Paul and Jill — she’s looking at me sorrowfully, as though I’m Paul’s crippled parent — have transubstantiated themselves since our basement get-together. Jill has severely pulled much of her long, dense yellow hair “back,” but left skimpy fringe bangs, plus a thick, concupiscent braid that swags down behind her like a rope. From her travel wardrobe, she’s chosen a green flare-bottomed pantsuit with some sort of shiny golden underhue and a pair of clunky black shoes that show off the length of her feet and that, as an ensemble, renders her basically gender-neutral. She’s also attached a flesh-tinted holiday hand prosthesis, barely detectable as not the real thing, though not flexible like a hand you’d want.

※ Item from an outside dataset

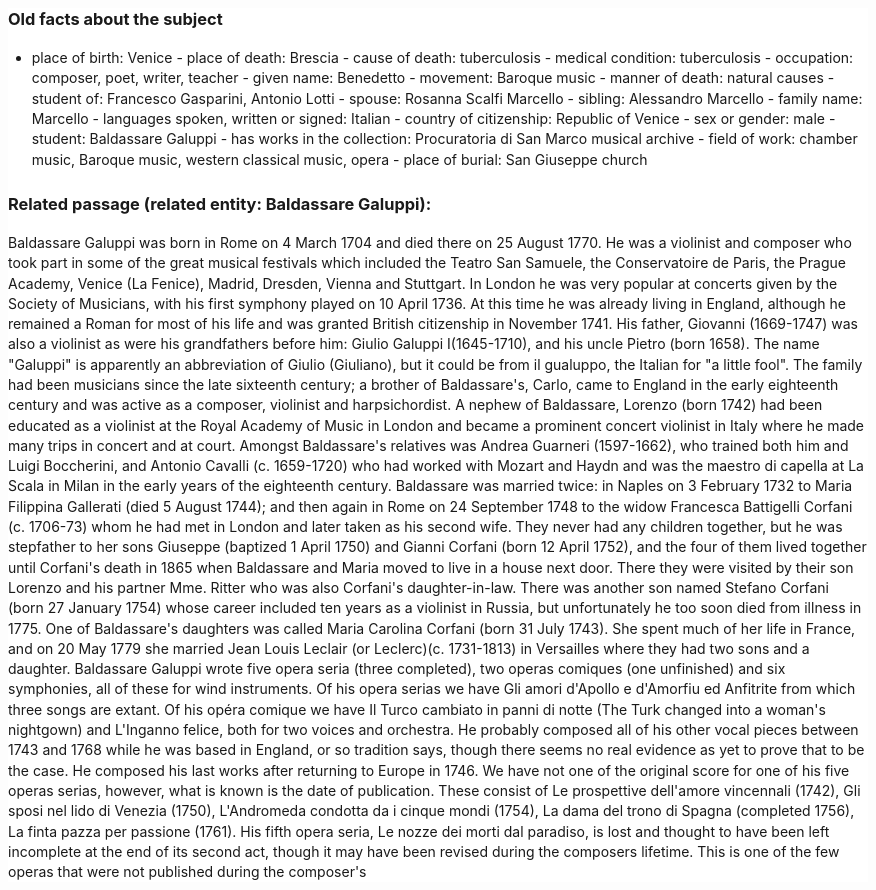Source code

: ### **Old facts about the subject**
- place of birth: Venice - place of death: Brescia - cause of death: tuberculosis - medical condition: tuberculosis - occupation: composer, poet, writer, teacher - given name: Benedetto - movement: Baroque music - manner of death: natural causes - student of: Francesco Gasparini, Antonio Lotti - spouse: Rosanna Scalfi Marcello - sibling: Alessandro Marcello - family name: Marcello - languages spoken, written or signed: Italian - country of citizenship: Republic of Venice - sex or gender: male - student: Baldassare Galuppi - has works in the collection: Procuratoria di San Marco musical archive - field of work: chamber music, Baroque music, western classical music, opera - place of burial: San Giuseppe church

### **Related passage (related entity: Baldassare Galuppi):** 
Baldassare Galuppi was born in Rome on 4 March 1704 and died there on 25 August 1770. He was a violinist and composer who took part in some of the great musical festivals which included the Teatro San Samuele, the Conservatoire de Paris, the Prague Academy, Venice (La Fenice), Madrid, Dresden, Vienna and Stuttgart. In London he was very popular at concerts given by the Society of Musicians, with his first symphony played on 10 April 1736. At this time he was already living in England, although he remained a Roman for most of his life and was granted British citizenship in November 1741. His father, Giovanni (1669-1747) was also a violinist as were his grandfathers before him: Giulio Galuppi I(1645-1710), and his uncle Pietro (born 1658). The name "Galuppi" is apparently an abbreviation of Giulio (Giuliano), but it could be from il gualuppo, the Italian for "a little fool". The family had been musicians since the late sixteenth century; a brother of Baldassare's, Carlo, came to England in the early eighteenth century and was active as a composer, violinist and harpsichordist. A nephew of Baldassare, Lorenzo (born 1742) had been educated as a violinist at the Royal Academy of Music in London and became a prominent concert violinist in Italy where he made many trips in concert and at court. Amongst Baldassare's relatives was Andrea Guarneri (1597-1662), who trained both him and Luigi Boccherini, and Antonio Cavalli (c. 1659-1720) who had worked with Mozart and Haydn and was the maestro di capella at La Scala in Milan in the early years of the eighteenth century. Baldassare was married twice: in Naples on 3 February 1732 to Maria Filippina Gallerati (died 5 August 1744); and then again in Rome on 24 September 1748 to the widow Francesca Battigelli Corfani (c. 1706-73) whom he had met in London and later taken as his second wife. They never had any children together, but he was stepfather to her sons Giuseppe (baptized 1 April 1750) and Gianni Corfani (born 12 April 1752), and the four of them lived together until Corfani's death in 1865 when Baldassare and Maria moved to live in a house next door. There they were visited by their son Lorenzo and his partner Mme. Ritter who was also Corfani's daughter-in-law. There was another son named Stefano Corfani (born 27 January 1754) whose career included ten years as a violinist in Russia, but unfortunately he too soon died from illness in 1775. One of Baldassare's daughters was called Maria Carolina Corfani (born 31 July 1743). She spent much of her life in France, and on 20 May 1779 she married Jean Louis Leclair (or Leclerc)(c. 1731-1813) in Versailles where they had two sons and a daughter.  Baldassare Galuppi wrote five opera seria (three completed), two operas comiques (one unfinished) and six symphonies, all of these for wind instruments. Of his opera serias we have Gli amori d'Apollo e d'Amorfiu ed Anfitrite from which three songs are extant. Of his opéra comique we have Il Turco cambiato in panni di notte (The Turk changed into a woman's nightgown) and L'Inganno felice, both for two voices and orchestra. He probably composed all of his other vocal pieces between 1743 and 1768 while he was based in England, or so tradition says, though there seems no real evidence as yet to prove that to be the case. He composed his last works after returning to Europe in 1746. We have not one of the original score for one of his five operas serias, however, what is known is the date of publication. These consist of Le prospettive dell'amore vincennali (1742), Gli sposi nel lido di Venezia (1750), L'Andromeda condotta da i cinque mondi (1754), La dama del trono di Spagna (completed 1756), La finta pazza per passione (1761). His fifth opera seria, Le nozze dei morti dal paradiso, is lost and thought to have been left incomplete at the end of its second act, though it may have been revised during the composers lifetime. This is one of the few operas that were not published during the composer's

Paul, from somewhere, has found a strange suit — a too-large summer-weight blue-gray-and-pink plaid with landing-strip lapels, gutter-deep cuffs and English vents — a style popular ten years before he was born and that everyone joked about even then. With his mullet, his uncouth beard-stache and ear stud, his suit makes him look like a burlesque comedian. He looks as if he could break out a ukelele and start crooning in an Al Jolson voice. Just seeing him makes me long for sweet and affirming Bernice. She could set things right in a heartbeat, though I don’t really know her.

“I’m impressed with your place here, Mr. Bascombe.” Detective Marinara scans around and grins at the way some people can live, but not him: ocean-front contemporary, lots of glass and light, high ceilings — the works. He’s a small, handsome, feline-looking man with long, spidery fingers, dark worried eyes and a small shapely nose. He could’ve been a sixth-man guard in Division III, maybe for Muhlenberg, who only heeded the call to police work because of his “soshe” degree and a desire to stay close to his folks in Dutch Neck. These guys make detective in a hurry and aren’t adept at cracking skulls.

“I’d be happy to sell it to you,” I say, and try to look happy. “I’ll move out today.” I’m not comfortable standing in front of my house with a cop, as if I’m soon to be leaving in handcuffs. Though it could happen to any of us.

“I was down at my sister’s,” Detective Marinara says. “I told you she lives in Barnegat Acres.” His interested eyes survey around professionally. They pass my busted duct-taped window, Sally’s LeBaron, pass the Feensters, my son, Jill. “They do the whole Italian spread,” he says. “You need to take a breather though. So I wandered down here. Your son happened to be outside.”

“We asked Detective Marinara to have Thanksgiving with us,” Paul says with barely suppressible glee at the discomfort this will cause me (it does). His fingers, I can see, are working. When he was a boy, he “counted” with his fingers — cars on the highway, birds on wires, individual seconds during our lengthy disciplinary discussions, breaths during his therapy sessions at Yale and Hopkins. He eventually quit. But now he’s counting again in his weird suit, his warty fingers jittering, jittering. Something’s wound him up again — a cop, of course. Jill is aware and smiles at him supportively. They are an even stranger pair all dressed up.